Université de Lorraine, INSERM, Centre d'Investigations Cliniques Plurithématique 1433, Inserm U1116, CHRU de Nancy and F-CRIN INI-CRCT, Nancy, France.
Department of Cardiology, Tokyo Medical University Hospital, Tokyo, Japan.
Eur J Heart Fail. 2024 May;26(5):1231-1241. doi: 10.1002/ejhf.3202. Epub 2024 Mar 25.
High left ventricular filling pressure increases left atrial volume and causes myocardial fibrosis, which may decrease with spironolactone. We studied clinical and proteomic characteristics associated with left atrial volume indexed by body surface area (LAVi), and whether LAVi influences the response to spironolactone on biomarker expression and clinical variables.

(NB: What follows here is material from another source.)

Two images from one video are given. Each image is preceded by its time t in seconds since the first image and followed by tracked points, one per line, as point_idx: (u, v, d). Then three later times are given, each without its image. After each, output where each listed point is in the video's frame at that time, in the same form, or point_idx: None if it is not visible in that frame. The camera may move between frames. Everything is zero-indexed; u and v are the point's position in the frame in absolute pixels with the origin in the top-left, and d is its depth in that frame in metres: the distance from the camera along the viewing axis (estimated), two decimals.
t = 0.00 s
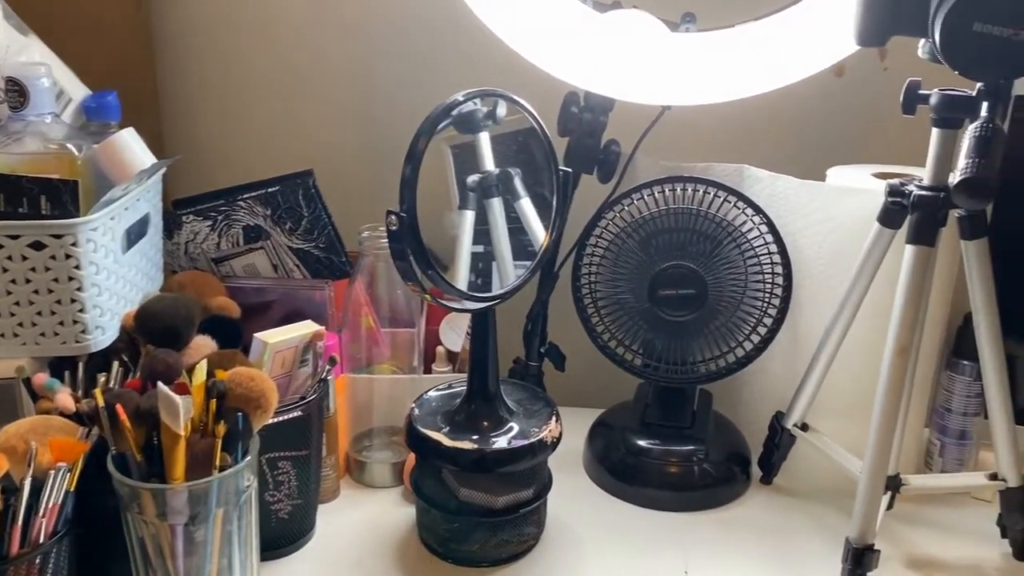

In the HOMAGE trial, where people at risk of heart failure were randomized to spironolactone or control, we analysed 421 participants with available LAVi and 276 proteomic measurements (Olink) at baseline, month 1 and 9 (mean age 73 ± 6 years; women 26%; LAVi 32 ± 9 ml/m). Circulating proteins associated with LAVi were also assessed in asymptomatic individuals from a population-based cohort (STANISLAS; n = 1640; mean age 49 ± 14 years; women 51%; LAVi 23 ± 7 ml/m). In both studies, greater LAVi was significantly associated with greater left ventricular masses and volumes. In HOMAGE, after adjustment and correction for multiple testing, greater LAVi was associated with higher concentrations of matrix metallopeptidase-2 (MMP-2), insulin-like growth factor binding protein-2 (IGFBP-2) and N-terminal pro-B-type natriuretic peptide (NT-proBNP) (false discovery rates [FDR] <0.05). These associations were externally replicated in STANISLAS (all FDR <0.05). Among these biomarkers, spironolactone decreased concentrations of MMP-2 and NT-proBNP, regardless of baseline LAVi (p > 0.10). Spironolactone also significantly reduced LAVi, improved left ventricular ejection fraction, lowered E/e', blood pressure and serum procollagen type I C-terminal propeptide (PICP) concentration, a collagen synthesis marker, regardless of baseline LAVi (p > 0.10).
In individuals without heart failure, LAVi was associated with MMP-2, IGFBP-2 and NT-proBNP. Spironolactone reduced these biomarker concentrations as well as LAVi and PICP, irrespective of left atrial size.
左心室充盈压升高会增加左心房容积并导致心肌纤维化,而螺内酯可能会降低这种情况的发生。我们研究了与左心房容积指数(LAVi)相关的临床和蛋白质组学特征,以及 LAVi 是否会影响螺内酯对生物标志物表达和临床变量的反应。
在心力衰竭高危人群的 HOMAGE 试验中,我们将参与者随机分为螺内酯组或对照组,分析了基线时、第 1 个月和第 9 个月有 LAVi 数据和 276 项蛋白质组学测量数据(Olink)的 421 名参与者(平均年龄 73±6 岁;女性占 26%;LAVi 为 32±9ml/m²)。我们还在一个基于人群的队列(STANISLAS)中评估了与无症状个体的 LAVi 相关的循环蛋白(n=1640;平均年龄 49±14 岁;女性占 51%;LAVi 为 23±7ml/m²)。在这两项研究中,更大的 LAVi 与更大的左心室质量和容积显著相关。在 HOMAGE 研究中,经过调整和多重检验校正后,更大的 LAVi 与更高浓度的基质金属蛋白酶-2(MMP-2)、胰岛素样生长因子结合蛋白-2(IGFBP-2)和 N 末端 pro-B 型利钠肽(NT-proBNP)相关(错误发现率[FDR] <0.05)。这些关联在 STANISLAS 中得到了外部验证(所有 FDR<0.05)。在这些生物标志物中,螺内酯降低了 MMP-2 和 NT-proBNP 的浓度,与基线 LAVi 无关(p>0.10)。螺内酯还显著降低了 LAVi,改善了左心室射血分数,降低了 E/e'、血压和血清原胶原 I C 端前肽(PICP)浓度,这是一种胶原蛋白合成标志物,与基线 LAVi 无关(p>0.10)。
在没有心力衰竭的个体中,LAVi 与 MMP-2、IGFBP-2 和 NT-proBNP 相关。螺内酯降低了这些生物标志物的浓度以及 LAVi 和 PICP,而与左心房大小无关。